Editoras acusam Marcelo Crivella de censurar obras na Bienal

Pelas redes sociais, Intrínseca e Companhia das Letras se posicionaram contra o prefeito do Rio de Janeiro

DivulgaçãoDivulgação

atualizado 06/09/2019 16:25

Após o prefeito do Rio de Janeiro, Marcelo Crivella (PRB), enviar 15 funcionários da Secretaria Municipal de Ordem Pública (Seop) à Bienal do Livro, no Riocentro, para identificar e lacrar livros “considerados impróprios”, editoras usaram as redes sociais para se posicionar contra a ação do governante. As empresas fizeram questão de chamar de “censura” o ato perpetrado pelo Poder Executivo do município.

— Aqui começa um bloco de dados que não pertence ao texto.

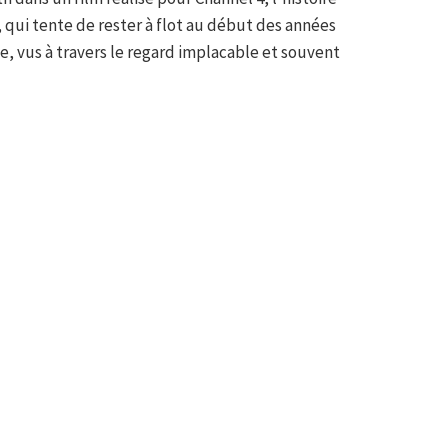
 qui tente de rester à flot au début des années
le, vus à travers le regard implacable et souvent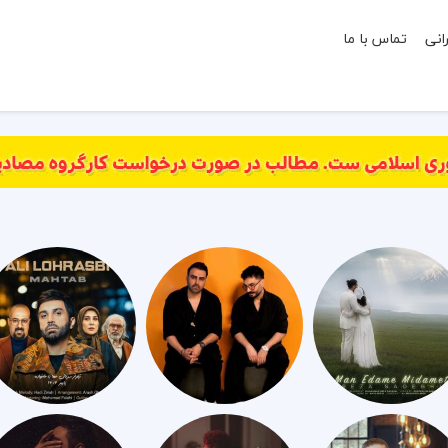
انی
تماس با ما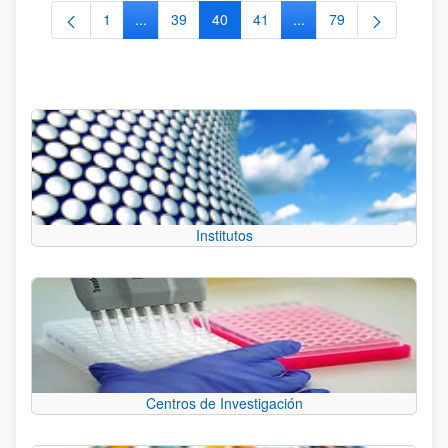
1
...
39
40
41
...
79
Página
Páginas intermedias Use TAB para desplazarse.
Página
Página
Página
Páginas intermedias Us
Página
Institutos
Centros de Investigación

A Editora Intrínseca, que publica títulos com temática LGBT, disse repudiar “todo e qualquer tipo de discriminação ou censura”.

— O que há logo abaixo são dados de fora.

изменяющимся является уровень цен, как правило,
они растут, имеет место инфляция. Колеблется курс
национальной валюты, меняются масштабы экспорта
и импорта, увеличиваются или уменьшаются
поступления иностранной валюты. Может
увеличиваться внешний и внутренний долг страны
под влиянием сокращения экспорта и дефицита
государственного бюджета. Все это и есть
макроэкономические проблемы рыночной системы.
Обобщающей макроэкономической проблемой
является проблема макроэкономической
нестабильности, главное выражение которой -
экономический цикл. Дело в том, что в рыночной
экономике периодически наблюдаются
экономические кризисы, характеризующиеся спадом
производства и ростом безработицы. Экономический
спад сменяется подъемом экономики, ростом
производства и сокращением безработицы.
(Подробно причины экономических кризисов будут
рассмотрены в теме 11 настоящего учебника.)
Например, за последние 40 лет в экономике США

A Companhia das Letras, a maior editora do Brasil, seguiu no mesmo caminho e lançou a campanha “Leia com Orgulho”, que se posiciona contra a ação de Crivella.

Entenda o caso

O prefeito do Rio de Janeiro (RJ), Marcelo Crivella (PRB), anunciou na noite dessa quinta-feira (05/09/2019) uma determinação para que organizadores da Bienal do Livro recolhessem os gibis que mostram os personagens Wiccano e Hulkling como namorados. Segundo Crivella, o quadrinho oferece “conteúdo sexual para menores”. Os exemplares dA HQ, no entanto, esgotaram em apenas 29 minutos. Os fiscais não encontraram exemplares.

A Prefeitura informou que a medida não se trata de homofobia, mas sim de respeito ao Estatuto da Criança e do Adolescente (ECA), que recomenda que “publicações com cenas impróprias a crianças e adolescentes sejam comercializadas com lacre”.

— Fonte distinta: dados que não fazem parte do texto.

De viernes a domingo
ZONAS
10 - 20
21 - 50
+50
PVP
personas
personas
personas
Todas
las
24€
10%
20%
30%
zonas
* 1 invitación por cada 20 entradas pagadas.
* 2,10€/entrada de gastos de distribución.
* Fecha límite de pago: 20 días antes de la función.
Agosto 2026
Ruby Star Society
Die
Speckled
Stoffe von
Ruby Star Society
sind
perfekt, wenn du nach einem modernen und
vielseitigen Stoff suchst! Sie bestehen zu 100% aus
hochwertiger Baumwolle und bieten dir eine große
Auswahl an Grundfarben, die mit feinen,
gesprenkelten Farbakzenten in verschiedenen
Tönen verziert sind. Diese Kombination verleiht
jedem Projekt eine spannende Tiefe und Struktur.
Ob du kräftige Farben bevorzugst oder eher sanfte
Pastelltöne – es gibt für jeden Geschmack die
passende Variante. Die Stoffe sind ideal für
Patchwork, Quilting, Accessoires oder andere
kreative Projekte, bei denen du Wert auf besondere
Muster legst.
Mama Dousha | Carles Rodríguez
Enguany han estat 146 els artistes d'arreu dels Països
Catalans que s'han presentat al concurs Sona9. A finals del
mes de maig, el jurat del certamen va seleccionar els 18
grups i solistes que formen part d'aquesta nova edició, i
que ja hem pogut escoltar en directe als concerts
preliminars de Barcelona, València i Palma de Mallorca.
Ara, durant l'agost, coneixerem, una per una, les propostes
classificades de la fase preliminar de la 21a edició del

De acordo com a presidente da Comissão de Direitos da Criança e do Adolescente da OAB, Suzana do Monte Moreira, a determinação do estatuto só se aplica nos casos em que há imagens de nudez ou sexo explícito. No caso do livro da Marvel, há somente uma imagem de um beijo entre dois homens inteiramente vestidos dentro do livro, não na capa.